13,8 Milliarden Sparbedarf 2024

Auch die Zahlen für das laufende Haushaltsjahr waren durch die Steuerschätzer nach unten korrigiert worden, wenn auch nicht im gleichen Maße. Die gesamtstaatlichen Steuereinnahmen 2024 wurden auf nur noch 950 Milliarden Euro geschätzt. Das bedeutet eine noch im Herbst unerwartete Lücke von 13,8 Milliarden. Der Bund könne in diesem Jahr damit nur noch auf 376 Milliarden (minus 5,6 Milliarden weniger als eingeplant) hoffen, so Lindner. Die Länder müssten wohl mit 394 Milliarden (minus 5,4 Milliarden) zurechtkommen.

Der Blick auf 2024 mache ihm von der Einnahmenseite her keine großen Sorgen, wohl aber die Ausgabenseite: Womöglich könnte das Erneuerbare Energiengesetz (EEG) bis Jahresende 19 statt zehn Milliarden Euro kosten. Er sei sich zurzeit aber noch nicht sicher, ob es „Handlungsbedarf“ geben werde. Womöglich müsse noch im Laufe des Jahres eine „zusätzliche Unterstützung“ für die Ukraine bereitgestellt werden, so Lindner. Die Schuldenbremse wolle er dafür aber nach wie vor nicht antasten.

Etatwünsche mancher Ministerien „nicht akzeptabel“

Dass es für 2025 Handlungsbedarf gebe, sei schon länger klar. Hier seien die übrigen Ressorts zum Sparen angehalten. Linder bezeichnete die zuletzt gesteigerten Ansprüche mancher Ministerien, die von dem mit Kanzler Scholz abgestimmten Rahmen abwichen, als „nicht akzeptabel“. Er gehe aber davon aus, dass die „herausfordernden“ und „intensiven“ Gespräche bis zum 3. Juli abgeschlossen sein werden. Dann soll der Haushalt 2025 plangemäß verabschiedet werden.

Schon jetzt sei klar, dass es 2025 eine „Nullrunde“ beim Bürgergeld und bei der Grundsicherung geben werde. Die Situation habe sich „in einer gewissen Größenordnung verschärft“, es gebe allerdings keine „komplett neue Haushaltslage“. Als „Conditio sine qua non“, also nicht verhandelbar, betrachtet Lindner seine Ansage, die „kalte Progression“ in der Einkommensteuer zu verhindern. Diese liegt vor, wenn die Steuersätze nicht an die Preissteigerungsrate angepasst werden. Das gebiete der „Respekt vor den Steuerzahlern“, so Lindner.
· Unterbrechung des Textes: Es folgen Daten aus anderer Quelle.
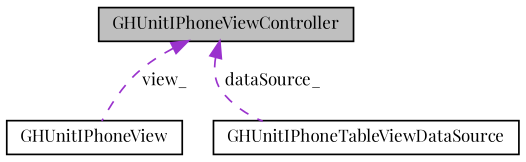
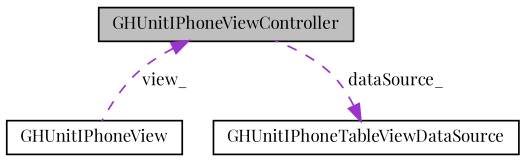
  digraph {
    fontname="Playfair Display"
    node [color=black fillcolor=white fontname="Playfair Display" fontsize=10 shape=record style=filled]
    edge [color=darkorchid3 dir=back fontname="Playfair Display" fontsize=10 labelfontname=Helvetica labelfontsize=10 style=dashed]
    n1 [fillcolor=grey75 fontcolor=black height=0.2 label=GHUnitIPhoneViewController width=0.4]
    n2 [height=0.2 label=GHUnitIPhoneView width=0.4]
    n3 [height=0.2 label=GHUnitIPhoneTableViewDataSource width=0.4]
    n1 -> n2 [label=" view_"]
-   n1 -> n3 [label=" dataSource_"]
+   n3 -> n1 [label=" dataSource_"]
  }
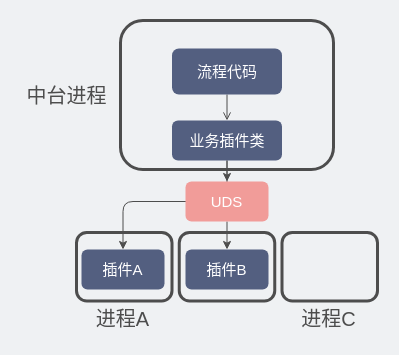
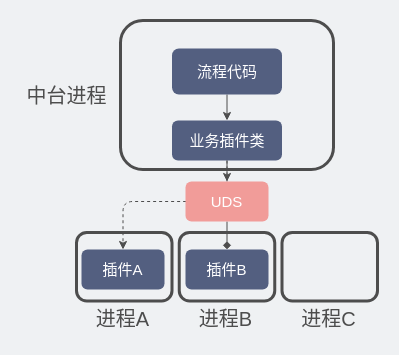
  <mxCell id="0" />
  <mxCell id="1" parent="0" />
  <mxCell id="2" value="" style="rounded=1;whiteSpace=wrap;html=1;fillColor=none;strokeColor=#4D4D4D;strokeWidth=3;" parent="1" vertex="1"><mxGeometry x="120" y="20" width="213" height="149" as="geometry" /></mxCell>
  <mxCell id="3" value="&lt;font color=&quot;#4d4d4d&quot; style=&quot;font-size: 20px;&quot;&gt;中台进程&lt;/font&gt;" style="text;html=1;strokeColor=none;fillColor=none;align=center;verticalAlign=middle;whiteSpace=wrap;rounded=0;" parent="1" vertex="1"><mxGeometry x="20" y="79.5" width="93" height="30" as="geometry" /></mxCell>
- <mxCell id="4" style="edgeStyle=orthogonalEdgeStyle;rounded=0;orthogonalLoop=1;jettySize=auto;html=1;exitX=0.5;exitY=1;exitDx=0;exitDy=0;entryX=0.5;entryY=0;entryDx=0;entryDy=0;strokeColor=#4D4D4D;endArrow=open;" parent="1" source="5" target="8" edge="1"><mxGeometry relative="1" as="geometry" /></mxCell>
+ <mxCell id="4" style="edgeStyle=orthogonalEdgeStyle;rounded=0;orthogonalLoop=1;jettySize=auto;html=1;exitX=0.5;exitY=1;exitDx=0;exitDy=0;entryX=0.5;entryY=0;entryDx=0;entryDy=0;strokeColor=#4D4D4D;" parent="1" source="5" target="8" edge="1"><mxGeometry relative="1" as="geometry" /></mxCell>
  <mxCell id="5" value="&lt;font style=&quot;font-size: 15px;&quot; color=&quot;#ffffff&quot;&gt;流程代码&lt;/font&gt;" style="rounded=1;whiteSpace=wrap;html=1;fillColor=#535f80;strokeColor=none;strokeWidth=3;" parent="1" vertex="1"><mxGeometry x="171.5" y="48" width="110" height="46" as="geometry" /></mxCell>
- <mxCell id="6" style="edgeStyle=orthogonalEdgeStyle;rounded=0;orthogonalLoop=1;jettySize=auto;html=1;exitX=0.5;exitY=1;exitDx=0;exitDy=0;entryX=0.5;entryY=0;entryDx=0;entryDy=0;strokeColor=#4D4D4D;" parent="1" source="12" target="10" edge="1"><mxGeometry relative="1" as="geometry" /></mxCell>
- <mxCell id="7" style="edgeStyle=orthogonalEdgeStyle;rounded=1;orthogonalLoop=1;jettySize=auto;html=1;exitX=0.5;exitY=1;exitDx=0;exitDy=0;entryX=0.5;entryY=0;entryDx=0;entryDy=0;strokeColor=#4D4D4D;" parent="1" source="8" target="9" edge="1"><mxGeometry relative="1" as="geometry"><Array as="points"><mxPoint x="227" y="201" /><mxPoint x="123" y="201" /><mxPoint x="123" y="249" /></Array></mxGeometry></mxCell>
+ <mxCell id="6" style="edgeStyle=orthogonalEdgeStyle;rounded=0;orthogonalLoop=1;jettySize=auto;html=1;exitX=0.5;exitY=1;exitDx=0;exitDy=0;entryX=0.5;entryY=0;entryDx=0;entryDy=0;strokeColor=#4D4D4D;endArrow=diamond;" parent="1" source="12" target="10" edge="1"><mxGeometry relative="1" as="geometry" /></mxCell>
+ <mxCell id="7" style="edgeStyle=orthogonalEdgeStyle;rounded=1;orthogonalLoop=1;jettySize=auto;html=1;exitX=0.5;exitY=1;exitDx=0;exitDy=0;entryX=0.5;entryY=0;entryDx=0;entryDy=0;strokeColor=#4D4D4D;dashed=1;" parent="1" source="8" target="9" edge="1"><mxGeometry relative="1" as="geometry"><Array as="points"><mxPoint x="227" y="201" /><mxPoint x="123" y="201" /><mxPoint x="123" y="249" /></Array></mxGeometry></mxCell>
  <mxCell id="8" value="&lt;font color=&quot;#ffffff&quot;&gt;&lt;span style=&quot;font-size: 15px;&quot;&gt;业务插件类&lt;/span&gt;&lt;/font&gt;" style="rounded=1;whiteSpace=wrap;html=1;fillColor=#535F80;strokeColor=none;strokeWidth=3;" parent="1" vertex="1"><mxGeometry x="171.5" y="120" width="110" height="40" as="geometry" /></mxCell>
  <mxCell id="9" value="&lt;font color=&quot;#ffffff&quot;&gt;&lt;span style=&quot;font-size: 15px;&quot;&gt;插件A&lt;/span&gt;&lt;/font&gt;" style="rounded=1;whiteSpace=wrap;html=1;fillColor=#535F80;strokeColor=none;strokeWidth=3;" parent="1" vertex="1"><mxGeometry x="81" y="249" width="83" height="40" as="geometry" /></mxCell>
  <mxCell id="10" value="&lt;font color=&quot;#ffffff&quot;&gt;&lt;span style=&quot;font-size: 15px;&quot;&gt;插件B&lt;/span&gt;&lt;/font&gt;" style="rounded=1;whiteSpace=wrap;html=1;fillColor=#535F80;strokeColor=none;strokeWidth=3;" parent="1" vertex="1"><mxGeometry x="185" y="249" width="83" height="40" as="geometry" /></mxCell>
  <mxCell id="11" value="" style="edgeStyle=orthogonalEdgeStyle;rounded=0;orthogonalLoop=1;jettySize=auto;html=1;exitX=0.5;exitY=1;exitDx=0;exitDy=0;entryX=0.5;entryY=0;entryDx=0;entryDy=0;strokeColor=#4D4D4D;" edge="1" parent="1" source="8" target="12"><mxGeometry relative="1" as="geometry"><mxPoint x="227" y="160" as="sourcePoint" /><mxPoint x="227" y="249" as="targetPoint" /></mxGeometry></mxCell>
  <mxCell id="12" value="&lt;font color=&quot;#ffffff&quot;&gt;&lt;span style=&quot;font-size: 15px;&quot;&gt;UDS&lt;/span&gt;&lt;/font&gt;" style="rounded=1;whiteSpace=wrap;html=1;fillColor=#F19C99;strokeColor=none;strokeWidth=3;" vertex="1" parent="1"><mxGeometry x="185" y="181" width="83" height="40" as="geometry" /></mxCell>
  <mxCell id="13" value="" style="rounded=1;whiteSpace=wrap;html=1;fillColor=none;strokeColor=#4D4D4D;strokeWidth=3;" vertex="1" parent="1"><mxGeometry x="178.75" y="232" width="95.5" height="68.5" as="geometry" /></mxCell>
  <mxCell id="14" value="" style="rounded=1;whiteSpace=wrap;html=1;fillColor=none;strokeColor=#4D4D4D;strokeWidth=3;" vertex="1" parent="1"><mxGeometry x="76" y="232" width="95.5" height="68.5" as="geometry" /></mxCell>
  <mxCell id="15" value="" style="rounded=1;whiteSpace=wrap;html=1;fillColor=none;strokeColor=#4D4D4D;strokeWidth=3;" vertex="1" parent="1"><mxGeometry x="281.5" y="232" width="95.5" height="68.5" as="geometry" /></mxCell>
  <mxCell id="16" value="&lt;font color=&quot;#4d4d4d&quot;&gt;&lt;span style=&quot;font-size: 20px;&quot;&gt;进程A&lt;/span&gt;&lt;/font&gt;" style="text;html=1;strokeColor=none;fillColor=none;align=center;verticalAlign=middle;whiteSpace=wrap;rounded=0;" vertex="1" parent="1"><mxGeometry x="76" y="303" width="93" height="30" as="geometry" /></mxCell>
+ <mxCell id="17" value="&lt;font color=&quot;#4d4d4d&quot;&gt;&lt;span style=&quot;font-size: 20px;&quot;&gt;进程B&lt;/span&gt;&lt;/font&gt;" style="text;html=1;strokeColor=none;fillColor=none;align=center;verticalAlign=middle;whiteSpace=wrap;rounded=0;" vertex="1" parent="1"><mxGeometry x="178.75" y="303" width="93" height="30" as="geometry" /></mxCell>
  <mxCell id="18" value="&lt;font color=&quot;#4d4d4d&quot;&gt;&lt;span style=&quot;font-size: 20px;&quot;&gt;进程C&lt;/span&gt;&lt;/font&gt;" style="text;html=1;strokeColor=none;fillColor=none;align=center;verticalAlign=middle;whiteSpace=wrap;rounded=0;" vertex="1" parent="1"><mxGeometry x="281.5" y="303" width="93" height="30" as="geometry" /></mxCell>
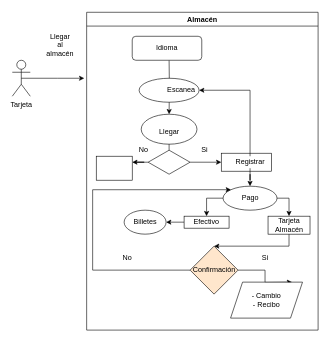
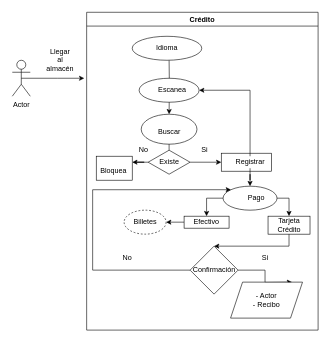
  <mxCell id="0" />
  <mxCell id="1" parent="0" />
  <mxCell id="2" style="edgeStyle=orthogonalEdgeStyle;rounded=0;orthogonalLoop=1;jettySize=auto;html=1;exitX=0.5;exitY=0.5;exitDx=0;exitDy=0;exitPerimeter=0;" edge="1" parent="1" source="3"><mxGeometry relative="1" as="geometry"><mxPoint x="140" y="130" as="targetPoint" /></mxGeometry></mxCell>
- <mxCell id="3" value="Tarjeta" style="shape=umlActor;verticalLabelPosition=bottom;verticalAlign=top;html=1;outlineConnect=0;" vertex="1" parent="1"><mxGeometry x="20" y="100" width="30" height="60" as="geometry" /></mxCell>
- <mxCell id="4" value="Almacén" style="swimlane;" vertex="1" parent="1"><mxGeometry x="144" y="20" width="386" height="530" as="geometry" /></mxCell>
+ <mxCell id="3" value="Actor" style="shape=umlActor;verticalLabelPosition=bottom;verticalAlign=top;html=1;outlineConnect=0;" vertex="1" parent="1"><mxGeometry x="20" y="100" width="30" height="60" as="geometry" /></mxCell>
+ <mxCell id="4" value="Crédito" style="swimlane;" vertex="1" parent="1"><mxGeometry x="144" y="20" width="386" height="530" as="geometry" /></mxCell>
  <mxCell id="5" style="edgeStyle=orthogonalEdgeStyle;rounded=0;orthogonalLoop=1;jettySize=auto;html=1;exitX=0.5;exitY=1;exitDx=0;exitDy=0;entryX=0.5;entryY=0;entryDx=0;entryDy=0;" edge="1" parent="4" target="9"><mxGeometry relative="1" as="geometry"><mxPoint x="137.5" y="80" as="sourcePoint" /></mxGeometry></mxCell>
- <mxCell id="6" value="Idioma" style="whiteSpace=wrap;html=1;rounded=1;" vertex="1" parent="4"><mxGeometry x="76" y="40" width="116" height="40" as="geometry" /></mxCell>
+ <mxCell id="6" value="Idioma" style="ellipse;whiteSpace=wrap;html=1;" vertex="1" parent="4"><mxGeometry x="76" y="40" width="116" height="40" as="geometry" /></mxCell>
  <mxCell id="7" value="" style="ellipse;whiteSpace=wrap;html=1;" vertex="1" parent="4"><mxGeometry x="87.5" y="110" width="100" height="40" as="geometry" /></mxCell>
- <mxCell id="8" value="Escanea" style="text;html=1;strokeColor=none;fillColor=none;align=center;verticalAlign=middle;whiteSpace=wrap;rounded=0;" vertex="1" parent="4"><mxGeometry x="137.5" y="120" width="40" height="20" as="geometry" /></mxCell>
+ <mxCell id="8" value="Escanea" style="text;html=1;strokeColor=none;fillColor=none;align=center;verticalAlign=middle;whiteSpace=wrap;rounded=0;" vertex="1" parent="4"><mxGeometry x="122.5" y="120" width="40" height="20" as="geometry" /></mxCell>
  <mxCell id="9" value="" style="ellipse;whiteSpace=wrap;html=1;" vertex="1" parent="4"><mxGeometry x="91" y="170" width="93" height="50" as="geometry" /></mxCell>
- <mxCell id="10" value="Llegar" style="text;html=1;strokeColor=none;fillColor=none;align=center;verticalAlign=middle;whiteSpace=wrap;rounded=0;" vertex="1" parent="4"><mxGeometry x="117.5" y="190" width="40" height="20" as="geometry" /></mxCell>
+ <mxCell id="10" value="Buscar" style="text;html=1;strokeColor=none;fillColor=none;align=center;verticalAlign=middle;whiteSpace=wrap;rounded=0;" vertex="1" parent="4"><mxGeometry x="117.5" y="190" width="40" height="20" as="geometry" /></mxCell>
  <mxCell id="11" style="edgeStyle=orthogonalEdgeStyle;rounded=0;orthogonalLoop=1;jettySize=auto;html=1;entryX=0;entryY=0.5;entryDx=0;entryDy=0;" edge="1" parent="4" source="12" target="14"><mxGeometry relative="1" as="geometry" /></mxCell>
  <mxCell id="12" value="" style="rhombus;whiteSpace=wrap;html=1;" vertex="1" parent="4"><mxGeometry x="102.5" y="230" width="70" height="40" as="geometry" /></mxCell>
+ <mxCell id="13" value="Existe" style="text;html=1;strokeColor=none;fillColor=none;align=center;verticalAlign=middle;whiteSpace=wrap;rounded=0;" vertex="1" parent="4"><mxGeometry x="117.5" y="240" width="40" height="20" as="geometry" /></mxCell>
  <mxCell id="14" value="" style="rounded=0;whiteSpace=wrap;html=1;" vertex="1" parent="4"><mxGeometry x="224.5" y="235" width="84" height="30" as="geometry" /></mxCell>
  <mxCell id="15" style="edgeStyle=orthogonalEdgeStyle;rounded=0;orthogonalLoop=1;jettySize=auto;html=1;entryX=0.5;entryY=0;entryDx=0;entryDy=0;" edge="1" parent="4" source="16" target="22"><mxGeometry relative="1" as="geometry" /></mxCell>
  <mxCell id="16" value="Registrar" style="text;html=1;strokeColor=none;fillColor=none;align=center;verticalAlign=middle;whiteSpace=wrap;rounded=0;" vertex="1" parent="4"><mxGeometry x="252.5" y="240" width="40" height="20" as="geometry" /></mxCell>
  <mxCell id="17" value="Si" style="text;html=1;strokeColor=none;fillColor=none;align=center;verticalAlign=middle;whiteSpace=wrap;rounded=0;" vertex="1" parent="4"><mxGeometry x="176.5" y="220" width="40" height="20" as="geometry" /></mxCell>
  <mxCell id="18" value="No" style="text;html=1;strokeColor=none;fillColor=none;align=center;verticalAlign=middle;whiteSpace=wrap;rounded=0;" vertex="1" parent="4"><mxGeometry x="75" y="220" width="40" height="20" as="geometry" /></mxCell>
  <mxCell id="19" style="edgeStyle=orthogonalEdgeStyle;rounded=0;orthogonalLoop=1;jettySize=auto;html=1;entryX=1;entryY=0.5;entryDx=0;entryDy=0;" edge="1" parent="4" source="16" target="7"><mxGeometry relative="1" as="geometry"><mxPoint x="272.5" y="70" as="targetPoint" /><Array as="points"><mxPoint x="272.5" y="130" /></Array></mxGeometry></mxCell>
  <mxCell id="20" style="edgeStyle=orthogonalEdgeStyle;rounded=0;orthogonalLoop=1;jettySize=auto;html=1;entryX=0.5;entryY=0;entryDx=0;entryDy=0;" edge="1" parent="4" source="22" target="27"><mxGeometry relative="1" as="geometry" /></mxCell>
  <mxCell id="21" style="edgeStyle=orthogonalEdgeStyle;rounded=0;orthogonalLoop=1;jettySize=auto;html=1;exitX=1;exitY=0.5;exitDx=0;exitDy=0;entryX=0.5;entryY=0;entryDx=0;entryDy=0;" edge="1" parent="4" source="22" target="26"><mxGeometry relative="1" as="geometry" /></mxCell>
  <mxCell id="22" value="" style="ellipse;whiteSpace=wrap;html=1;" vertex="1" parent="4"><mxGeometry x="227.5" y="290" width="90" height="40" as="geometry" /></mxCell>
- <mxCell id="23" value="Pago" style="text;html=1;strokeColor=none;fillColor=none;align=center;verticalAlign=middle;whiteSpace=wrap;rounded=0;" vertex="1" parent="4"><mxGeometry x="252.5" y="300" width="40" height="20" as="geometry" /></mxCell>
+ <mxCell id="23" value="Pago" style="text;html=1;strokeColor=none;fillColor=none;align=center;verticalAlign=middle;whiteSpace=wrap;rounded=0;" vertex="1" parent="4"><mxGeometry x="262.5" y="300" width="40" height="20" as="geometry" /></mxCell>
  <mxCell id="24" style="edgeStyle=orthogonalEdgeStyle;rounded=0;orthogonalLoop=1;jettySize=auto;html=1;exitX=0;exitY=0.5;exitDx=0;exitDy=0;entryX=1;entryY=0.5;entryDx=0;entryDy=0;" edge="1" parent="4" source="25" target="30"><mxGeometry relative="1" as="geometry" /></mxCell>
  <mxCell id="25" value="" style="rounded=0;whiteSpace=wrap;html=1;" vertex="1" parent="4"><mxGeometry x="162.5" y="340" width="75" height="20" as="geometry" /></mxCell>
  <mxCell id="26" value="" style="rounded=0;whiteSpace=wrap;html=1;" vertex="1" parent="4"><mxGeometry x="302.5" y="340" width="70" height="30" as="geometry" /></mxCell>
  <mxCell id="27" value="Efectivo" style="text;html=1;strokeColor=none;fillColor=none;align=center;verticalAlign=middle;whiteSpace=wrap;rounded=0;" vertex="1" parent="4"><mxGeometry x="180" y="340" width="40" height="20" as="geometry" /></mxCell>
  <mxCell id="28" style="edgeStyle=orthogonalEdgeStyle;rounded=0;orthogonalLoop=1;jettySize=auto;html=1;exitX=0.5;exitY=1;exitDx=0;exitDy=0;" edge="1" parent="4" source="26"><mxGeometry relative="1" as="geometry"><mxPoint x="212.5" y="390" as="targetPoint" /><Array as="points"><mxPoint x="337.5" y="390" /></Array></mxGeometry></mxCell>
- <mxCell id="29" value="Tarjeta Almacén" style="text;html=1;strokeColor=none;fillColor=none;align=center;verticalAlign=middle;whiteSpace=wrap;rounded=0;" vertex="1" parent="4"><mxGeometry x="297.5" y="345" width="80" height="20" as="geometry" /></mxCell>
- <mxCell id="30" value="Billetes" style="ellipse;whiteSpace=wrap;html=1;" vertex="1" parent="4"><mxGeometry x="62.5" y="330" width="70" height="40" as="geometry" /></mxCell>
+ <mxCell id="29" value="Tarjeta Crédito" style="text;html=1;strokeColor=none;fillColor=none;align=center;verticalAlign=middle;whiteSpace=wrap;rounded=0;" vertex="1" parent="4"><mxGeometry x="297.5" y="345" width="80" height="20" as="geometry" /></mxCell>
+ <mxCell id="30" value="Billetes" style="ellipse;whiteSpace=wrap;html=1;dashed=1;" vertex="1" parent="4"><mxGeometry x="62.5" y="330" width="70" height="40" as="geometry" /></mxCell>
  <mxCell id="31" value="" style="endArrow=none;html=1;entryX=0.5;entryY=1;entryDx=0;entryDy=0;exitX=0.5;exitY=0;exitDx=0;exitDy=0;" edge="1" parent="4" source="12" target="9"><mxGeometry width="50" height="50" relative="1" as="geometry"><mxPoint x="147.5" y="230" as="sourcePoint" /><mxPoint x="152.5" y="230" as="targetPoint" /></mxGeometry></mxCell>
  <mxCell id="32" style="edgeStyle=orthogonalEdgeStyle;rounded=0;orthogonalLoop=1;jettySize=auto;html=1;exitX=1;exitY=0.5;exitDx=0;exitDy=0;entryX=0.5;entryY=0;entryDx=0;entryDy=0;" edge="1" parent="4" source="34"><mxGeometry relative="1" as="geometry"><mxPoint x="342.5" y="450" as="targetPoint" /></mxGeometry></mxCell>
  <mxCell id="33" style="edgeStyle=orthogonalEdgeStyle;rounded=0;orthogonalLoop=1;jettySize=auto;html=1;exitX=0;exitY=0.5;exitDx=0;exitDy=0;entryX=0;entryY=0;entryDx=0;entryDy=0;" edge="1" parent="4" source="34" target="22"><mxGeometry relative="1" as="geometry"><Array as="points"><mxPoint x="10" y="430" /><mxPoint x="10" y="296" /></Array></mxGeometry></mxCell>
- <mxCell id="34" value="Confirmación" style="rhombus;whiteSpace=wrap;html=1;fillColor=#ffe6cc;" vertex="1" parent="4"><mxGeometry x="172.5" y="390" width="80" height="80" as="geometry" /></mxCell>
- <mxCell id="35" value="- Cambio&lt;br&gt;- Recibo" style="shape=parallelogram;perimeter=parallelogramPerimeter;whiteSpace=wrap;html=1;fixedSize=1;" vertex="1" parent="4"><mxGeometry x="240" y="450" width="120" height="60" as="geometry" /></mxCell>
+ <mxCell id="34" value="Confirmación" style="rhombus;whiteSpace=wrap;html=1;" vertex="1" parent="4"><mxGeometry x="172.5" y="390" width="80" height="80" as="geometry" /></mxCell>
+ <mxCell id="35" value="- Actor&lt;br&gt;- Recibo" style="shape=parallelogram;perimeter=parallelogramPerimeter;whiteSpace=wrap;html=1;fixedSize=1;" vertex="1" parent="4"><mxGeometry x="240" y="450" width="120" height="60" as="geometry" /></mxCell>
  <mxCell id="36" value="Si" style="text;html=1;strokeColor=none;fillColor=none;align=center;verticalAlign=middle;whiteSpace=wrap;rounded=0;" vertex="1" parent="4"><mxGeometry x="277.5" y="400" width="40" height="20" as="geometry" /></mxCell>
  <mxCell id="37" value="" style="rounded=0;whiteSpace=wrap;html=1;" vertex="1" parent="4"><mxGeometry x="16" y="240" width="60" height="40" as="geometry" /></mxCell>
  <mxCell id="38" style="edgeStyle=orthogonalEdgeStyle;rounded=0;orthogonalLoop=1;jettySize=auto;html=1;entryX=1;entryY=0.25;entryDx=0;entryDy=0;" edge="1" parent="4" source="12" target="37"><mxGeometry relative="1" as="geometry"><mxPoint x="102.5" y="235" as="targetPoint" /></mxGeometry></mxCell>
  <mxCell id="39" value="No" style="text;html=1;strokeColor=none;fillColor=none;align=center;verticalAlign=middle;whiteSpace=wrap;rounded=0;" vertex="1" parent="4"><mxGeometry x="47.5" y="400" width="40" height="20" as="geometry" /></mxCell>
- <mxCell id="40" value="Llegar al almacén" style="text;html=1;strokeColor=none;fillColor=none;align=center;verticalAlign=middle;whiteSpace=wrap;rounded=0;" vertex="1" parent="1"><mxGeometry x="80" y="65" width="40" height="20" as="geometry" /></mxCell>
+ <mxCell id="40" value="Llegar al almacén" style="text;html=1;strokeColor=none;fillColor=none;align=center;verticalAlign=middle;whiteSpace=wrap;rounded=0;" vertex="1" parent="1"><mxGeometry x="80" y="90" width="40" height="20" as="geometry" /></mxCell>
+ <mxCell id="41" value="Bloquea" style="text;html=1;strokeColor=none;fillColor=none;align=center;verticalAlign=middle;whiteSpace=wrap;rounded=0;" vertex="1" parent="1"><mxGeometry x="168.5" y="275" width="40" height="20" as="geometry" /></mxCell>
Fokus auf Wirtschaftsstärkung legen

Insgesamt malte Lindner ein zwiespältiges Bild von der Finanzlage. „Dieser Staat verfügt über enorme Einnahmen“, stellte Lindner einerseits fest. Andererseits würden wegen der „Wachstumsschwäche der Wirtschaft“ die „Staatseinnahmen nicht mehr so dynamisch wachsen, wie wir das zuvor noch angenommen haben“. Die „über zehn Jahre vernachlässigten Standortbedingungen in Deutschland“ täten ihr Übriges. Die Konjunkturaussichten seien auch mittelfristig „allenfalls bescheiden“.

Obwohl der Arbeitsmarkt „robust“, die Beschäftigung „stabil“ sei und die Löhne stiegen, verzeichne man bei der Einkommensteuer einen Rückgang. Das liege vor allem an der „sehr hohen Inanspruchnahme der Inflationsprämie“, meinte Lindner. Auf der anderen Seite stiegen die Ausgaben wegen der „Inanspruchnahme des Sozialstaats“ immer weiter.

Bei allen „sinnvollen und wünschenswerten Vorhaben“ sehe er sich deshalb in der Pflicht, sich „auf das Wesentliche zu konzentrieren“ und „klare Prioritäten“ für die Belebung der Wirtschaft zu setzen, so Lindner. Andernfalls werde es „keine finanziellen Spielräume“ mehr geben können: „Ausgabewünsche und auch objektive Notwendigkeiten steigen schneller, als die Bürgerinnen und Bürger in der Lage sind, den Wohlstand zu erwirtschaften“.

Es gelte nun, Arbeitsanreize zu stärken, das Fachkräfteangebot auszuweiten, Bürokratie abzubauen und die steuerlichen Bedingungen für die Wettbewerbsfähigkeit zu verbessern. „Wir werden Fleiß, Leistung und Risikobereitschaft stärker als bisher prämieren müssen“, stellte Lindner fest.